The corporate reported EBITDA of AED7bn ($1.9bn), working revenue of AED3.7bn ($1bn), and internet revenue of AED2.9bn ($788m), reflecting progress of 5.3 per cent, 6.9 per cent, and 13.2 per cent, respectively.
DEWA H1 2025 outcomes
Money from operations soared 61.3 per cent to AED9.2bn ($2.5bn).
HE Saeed Mohammed Al Tayer, DEWA’s Vice Chairman and MD and CEO, highlighted the corporate’s dedication to Dubai’s imaginative and prescient of Internet Zero Carbon by 2050 and praised the document monetary efficiency as a testomony to disciplined execution and operational excellence.
Throughout Q2 2025, DEWA generated 16.9 TWh of electrical energy, up 10.9 per cent from the earlier 12 months, with clear power contributing 3.3 TWh, or 19.5 per cent of whole technology.
Peak energy demand rose 2.95 per cent to 10.545 GW. Desalinated water manufacturing hit a document 40.78bn Imperial Gallons (BIG), a 9.55 per cent enhance year-on-year.
Capital expenditure reached AED4.6bn ($1.25bn) throughout H1, specializing in technology capability, transmission networks, and district cooling infrastructure.
DEWA presently serves greater than 1.29m buyer accounts, rising 4.81 per cent year-on-year.
The corporate plans to develop its put in technology capability to 22 GW by 2030, together with 7.5 GW from renewable sources, and enhance desalinated water manufacturing capability to 735 MIGD, with almost half using renewable energy-powered reverse osmosis expertise.
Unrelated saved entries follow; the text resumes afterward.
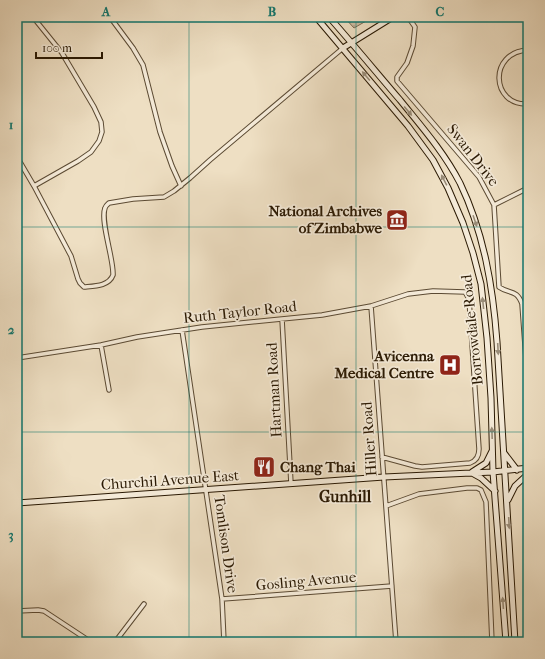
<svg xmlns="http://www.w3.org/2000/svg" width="545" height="659" font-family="'IM FELL French Canon',serif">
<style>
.grass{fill:url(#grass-dots);stroke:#7c6b52}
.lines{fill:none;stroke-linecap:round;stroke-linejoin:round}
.street-casing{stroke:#5b4a33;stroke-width:5.5}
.secondary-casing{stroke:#2a1903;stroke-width:7}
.street{stroke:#f4ead8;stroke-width:3.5}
.secondary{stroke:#f4ead8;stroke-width:5}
.oneway{fill:#998c78}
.grid{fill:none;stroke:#0f766e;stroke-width:1;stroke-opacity:0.55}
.labels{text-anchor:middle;stroke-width:3.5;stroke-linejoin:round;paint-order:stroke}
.street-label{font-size:15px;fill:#2a1903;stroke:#f4ead8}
.poi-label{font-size:15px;font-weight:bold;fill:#2a1903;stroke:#f4ead8;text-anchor:end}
.neighbourhood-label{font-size:16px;font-weight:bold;fill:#2a1903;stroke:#f4ead8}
.neatline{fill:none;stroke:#0f766e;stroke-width:1.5}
.grid-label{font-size:13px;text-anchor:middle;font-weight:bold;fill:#0f766e}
</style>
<defs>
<pattern id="grass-dots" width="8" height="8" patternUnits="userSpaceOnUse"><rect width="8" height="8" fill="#cdbda2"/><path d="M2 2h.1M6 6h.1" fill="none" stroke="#b0a28a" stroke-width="1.8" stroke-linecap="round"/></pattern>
</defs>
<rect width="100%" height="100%" fill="#eedfc3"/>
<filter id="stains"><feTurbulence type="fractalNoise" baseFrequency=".005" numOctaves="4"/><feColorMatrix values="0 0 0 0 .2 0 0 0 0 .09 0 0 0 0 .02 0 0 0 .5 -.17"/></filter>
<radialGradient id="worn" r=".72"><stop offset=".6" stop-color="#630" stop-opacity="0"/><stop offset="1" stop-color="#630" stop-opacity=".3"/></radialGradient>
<path class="grass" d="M344,17H373L354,28Z"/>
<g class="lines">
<g class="street-casing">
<path id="street" d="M33,17L62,53L94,107L101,122L102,132L99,141L91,152L78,161L34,186L71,256L78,279L80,283L84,287C95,286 109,286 113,275C114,260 100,221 105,208C106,205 107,205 109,203L133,199L164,197L174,191L190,178L210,160L343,48
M110,17L133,48L143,65L160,132L172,166L181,186
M408,17L415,27L413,46L407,63L397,77V81L479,177L494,205L499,287C509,294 517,289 522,304L528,387
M17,19L20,17
M528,50C488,52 491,106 528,104
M17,157L34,186
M494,205L528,188
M371,306L396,642
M282,319L291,484
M182,330L222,599L224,642
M101,345L109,390
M17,358L101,345L137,337L202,327L322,315L371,306L408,294L433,291L465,292L469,299L479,449C479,457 476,461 470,463L422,467L415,466L382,457
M386,506L419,494L467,488H477L481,490L486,502L492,642
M222,599L392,586
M17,611L38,610L44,611L91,642
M115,642L144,604"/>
</g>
<g class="secondary-casing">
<path id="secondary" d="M316,17L408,126L433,160L448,188L463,223L473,253L481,284L487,338L491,398L493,472L506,642
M329,17C353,44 376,72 400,100C421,126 444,152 460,183C484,233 493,287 497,342L515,642
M343,48L393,17
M504,453L517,470
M472,472L486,463L492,451
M472,473L481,478L495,491
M508,500L515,486L528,474
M17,503L384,477L493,472L528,468"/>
</g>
<use href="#street" class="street"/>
<use href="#secondary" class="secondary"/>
</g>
<defs><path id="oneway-solid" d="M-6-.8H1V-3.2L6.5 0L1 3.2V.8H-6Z"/></defs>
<g class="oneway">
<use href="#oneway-solid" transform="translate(366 76) rotate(-130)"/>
<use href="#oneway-solid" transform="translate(408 111) rotate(50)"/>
<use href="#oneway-solid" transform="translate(444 180) rotate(-118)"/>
<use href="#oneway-solid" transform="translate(475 221) rotate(71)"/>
<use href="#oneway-solid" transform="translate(483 303) rotate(-96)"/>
<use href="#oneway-solid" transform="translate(498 349) rotate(87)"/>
<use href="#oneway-solid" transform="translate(492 433) rotate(-92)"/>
<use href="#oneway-solid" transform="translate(509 523) rotate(87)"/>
<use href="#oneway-solid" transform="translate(503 603) rotate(-94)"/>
</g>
<path class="grid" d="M189,17V642M356,17V642M17,227H528M17,432H528"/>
<defs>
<g id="museum-square" transform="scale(1.15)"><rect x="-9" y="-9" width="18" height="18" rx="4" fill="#8f2418" stroke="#f4ead8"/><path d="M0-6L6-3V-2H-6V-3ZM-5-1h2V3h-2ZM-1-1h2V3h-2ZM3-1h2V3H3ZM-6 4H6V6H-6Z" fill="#fff"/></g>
<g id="hospital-square" transform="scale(1.15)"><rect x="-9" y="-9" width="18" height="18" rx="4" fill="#8f2418" stroke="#f4ead8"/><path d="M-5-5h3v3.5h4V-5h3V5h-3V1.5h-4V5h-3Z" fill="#fff"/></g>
<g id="restaurant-square" transform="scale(1.15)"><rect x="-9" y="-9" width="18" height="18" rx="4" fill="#8f2418" stroke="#f4ead8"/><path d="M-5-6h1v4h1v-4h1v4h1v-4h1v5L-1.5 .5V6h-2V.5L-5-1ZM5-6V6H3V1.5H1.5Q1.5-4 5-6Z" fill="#fff"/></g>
</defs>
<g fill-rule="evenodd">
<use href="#museum-square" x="397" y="220"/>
<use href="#hospital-square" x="450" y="365"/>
<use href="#restaurant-square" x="264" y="467"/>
</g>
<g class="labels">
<g class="street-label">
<text transform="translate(473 155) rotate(52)" y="5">Swan Drive</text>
<text transform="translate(240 312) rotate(-6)" y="5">Ruth Taylor Road</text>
<text transform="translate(472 330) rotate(-96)" y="5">Borrowdale Road</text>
<text transform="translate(274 390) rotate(-93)" y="5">Hartman Road</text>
<text transform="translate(369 439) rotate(-94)" y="5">Hiller Road</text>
<text transform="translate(170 480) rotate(-4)" y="5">Churchil Avenue East</text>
<text transform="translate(226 544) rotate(82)" y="5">Tomlison Drive</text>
<text transform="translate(306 581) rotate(-5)" y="5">Gosling Avenue</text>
</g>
<g class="poi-label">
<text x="382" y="216">National Archives<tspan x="382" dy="17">of Zimbabwe</tspan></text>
<text x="434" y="361">Avicenna<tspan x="434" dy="17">Medical Centre</tspan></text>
<text x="280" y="472" text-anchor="start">Chang Thai</text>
</g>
<g class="neighbourhood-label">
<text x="345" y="502">Gunhill</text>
</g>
</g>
<rect width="545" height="659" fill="none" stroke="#eedfc3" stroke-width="44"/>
<path d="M36 52v6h66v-6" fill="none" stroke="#2a1903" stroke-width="2"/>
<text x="42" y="52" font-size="12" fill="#2a1903" stroke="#f4ead8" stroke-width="3" paint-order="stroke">100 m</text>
<rect x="22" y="22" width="501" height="615" class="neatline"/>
<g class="grid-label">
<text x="106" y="16">A</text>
<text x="272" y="16">B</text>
<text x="440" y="16">C</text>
<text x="11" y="129">1</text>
<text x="11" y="334">2</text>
<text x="11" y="539">3</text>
</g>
<rect width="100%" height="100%" filter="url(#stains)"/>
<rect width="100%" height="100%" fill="url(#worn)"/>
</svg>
For shareholders, DEWA authorised a dividend payout of AED 3.1bn ($843m) for H1 2025, payable in October, persevering with its coverage of minimal annual dividends of AED 6.2bn ($1.69bn) over 5 years beginning 2022.
DEWA’s ongoing investments and powerful operational efficiency place it as a world chief in sustainable utility companies and a key contributor to Dubai’s financial and environmental objectives.